Economic growth among members of the Association of Southeast Asian Nations (ASEAN) may slow by as much as 1.5 percentage point this year if the price of oil remains above US$60 a barrel, said Secretary-General Ong Keng Yong.

Ong said ASEAN economies may expand as little as 4.5 percent this year, with high oil prices also increasing the cost of the subsidies their governments provide to make fuel affordable.

"ASEAN member countries are horrified by such a high oil price," he said in an interview with Bloomberg in Jakarta on Aug. 16. If the oil price stays above $60 a barrel "there will be a net negative impact on ASEAN."

Crude oil prices that have gained 36 percent in the past three months have stunted consumer spending and eroded growth in countries including Thailand and the Philippines. Indonesia, Southeast Asia's biggest economy, expanded at a slower pace for a second straight quarter in the three months ended June, the government said on Aug. 15.

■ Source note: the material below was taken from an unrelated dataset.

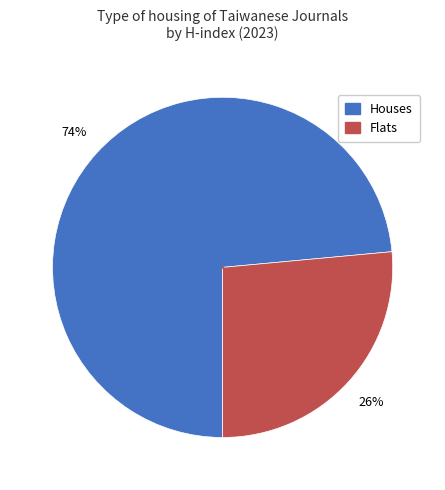

Does any single category account for the majority?

Yes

"The higher oil price represents the biggest single cloud on the horizon," said David Cohen, director of Asian economic forecasting at Action Economics in Singapore. "It squeezes government budgets and while it's better to trim subsidies so people face the true market price for fuel, that will squeeze household spending."

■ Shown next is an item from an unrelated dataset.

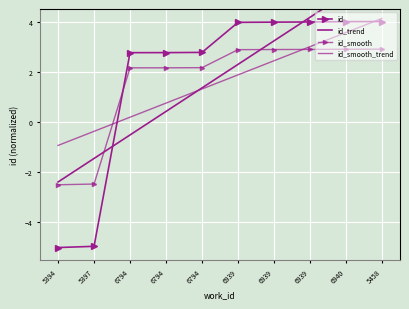

How many data points in id_smooth are above 2?

8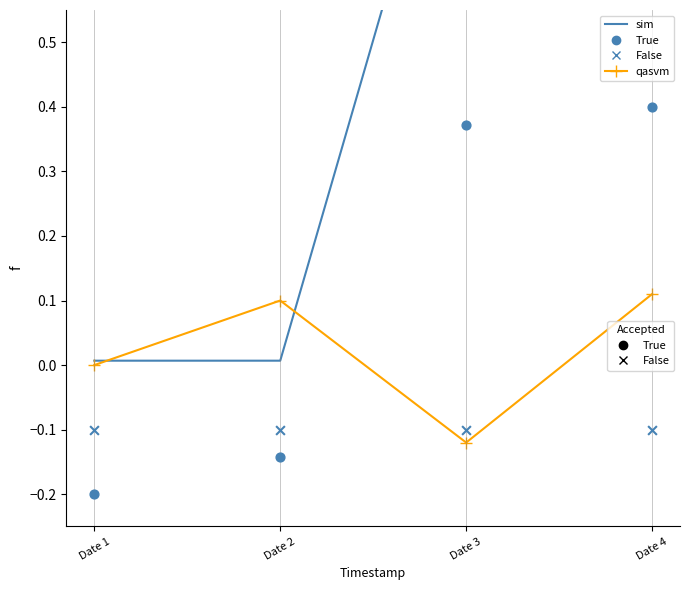

What is the total value across all series at Date 2?

-0.1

The economies of ASEAN's 10 members had been forecast by the Asian Development Bank (ADB) to expand 5.7 percent in 2005, Ong said in a speech in Siem Reap, Cambodia in July. ASEAN economies grew 6.2 percent last year.

With crude oil trading above $60 a barrel, regional growth may be cut by between 1 and 1.5 percentage points to as low as 4.5 percent this year, Ong said in the interview. "It will be a rough ride," he said. "Our growth will go down and we will have less prosperity."

Crude oil for September delivery reached a record $67.10 a barrel in New York on Aug. 12. The price rose as much as 50 cents, or 0.8 percent, to $63.77 a barrel in after-hours electronic trading on the New York Mercantile Exchange. It was at $63.69 at 1:10 p.m. Singapore time.

Goldman Sachs Group Inc., the third-biggest U.S. securities firm by market value, raised its oil forecast for 2006 to $68 a barrel and said prices will stay at about $60 for several years because companies are not investing enough to boost supply.

Merrill Lynch & Co., the world's No. 2 securities firm, raised its oil price forecast for 2006 by 24 percent to $52 from $42 a barrel, citing limited spare production capacity and rising demand.

Ong said higher oil prices are leading to bigger fuel subsidy bills for some of ASEAN's biggest economies. ASEAN includes Thailand, Malaysia, Singapore, Brunei, Cambodia, Myanmar, Laos, Vietnam, Indonesia and the Philippines.

"You can see it affecting Indonesia already, which was a net exporter and is now a net importer of oil," Ong said. "You can see it in Thailand where the prime minister is worried about growth."

Indonesia's $258 billion economy grew 5.5 percent in the second quarter from a year earlier, after expanding a revised 6.2 percent in the first, the government said on Aug. 15.

Indonesian President Susilo Bambang Yudhoyono on Aug. 16 almost doubled the government's fuel-subsidy forecast for this year to as much as Rp 140 trillion (US$14 billion) because of rising crude oil prices.